Enabling new use cases
- For databases that already provide archives, in some format:
- Improved findability, plus standardization of OPTIMADE
- Could remove some database load, e.g. could even replace pagination of “empty” filtering
- For smaller databases, easier to archive and easier to deal with for the end user
- For non-existent databases, e.g. a dataset on figshare… if provided as an OPTIMADE archive then allows exploration with OPTIMADE clients and hybrid OPTIMADE local clients/servers
- Archive-only databases, pointing to persistent long-term storage, indexed in the same way as the providers repository, e.g. GitHub repo that builds archives.optimade.org with defined prefixes.
Resources
Thanks for the write-up @ml-evs.
For smaller databases, easier to archive and easier to deal with for the end user
We would still need to make converting someone's data to OPTIMADE format easier. Right now, it would require providers to read the OPTIMADE spec and convert from their current format for structures (poscar, cif, etc.). I think it's worth adding .to_optimade()
methods for pymatgen Structure
and/or ase Atoms
classes. That way providers can automate conversion, regardless of initial structure format. These methods would also let the OPTIMADE absorb non-standardized datasets easily too.
When we go beyond just structures, this can be a lot of work though (e.g. even BandStructure
classes would also need a to_optimade
method)... This goes with your Implementation overhead
bullet point.
Attribution & Licensing
This is probably the biggest roadblock to archives. Making it optional should make things a lot easier though. I'd anticipate the larger and more well-known a database is, the less they'll want to participate in this endpoint.
Also what if we add license
to your list of attributes? So unique licensing would be attached to each individual archive dump.
Also the url
attribute can also be (optionally) provider-controlled. So a cdn with authentication, a link to their own website, etc. This would leave download stats in their hands.
Another route is collecting usage statistics that can be sent back to providers (for them use in future grant proposals). Users would have to agree to such data collection if they want to download an archive. I'm personally against data collection, but it might be a necessary compromise for some providers to participate. This would have to be implemented in the OPTIMADE client package too.

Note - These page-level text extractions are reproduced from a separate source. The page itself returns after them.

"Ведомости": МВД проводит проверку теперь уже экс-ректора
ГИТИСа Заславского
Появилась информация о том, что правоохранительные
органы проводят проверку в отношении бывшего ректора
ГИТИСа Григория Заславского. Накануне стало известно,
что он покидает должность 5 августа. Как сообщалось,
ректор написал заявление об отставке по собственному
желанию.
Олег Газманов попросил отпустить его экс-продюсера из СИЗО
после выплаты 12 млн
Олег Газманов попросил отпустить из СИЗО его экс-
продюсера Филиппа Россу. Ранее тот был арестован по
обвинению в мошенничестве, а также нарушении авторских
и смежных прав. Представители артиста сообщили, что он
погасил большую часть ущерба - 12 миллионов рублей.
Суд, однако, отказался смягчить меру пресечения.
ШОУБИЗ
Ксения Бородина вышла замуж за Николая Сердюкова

Could remove some database load
One potential issue is that the OPTIMADE spec doesn't aim to be a condensed format. Instead it shoots for being robust/encompassing/flexible. So we could actually end up with dump files that are larger than the ones providers make themselves. For example, I was able to get all MP structures into a dump file below 100MB -- but I don't think I can get anywhere close to that value using the OPTIMADE spec and json format.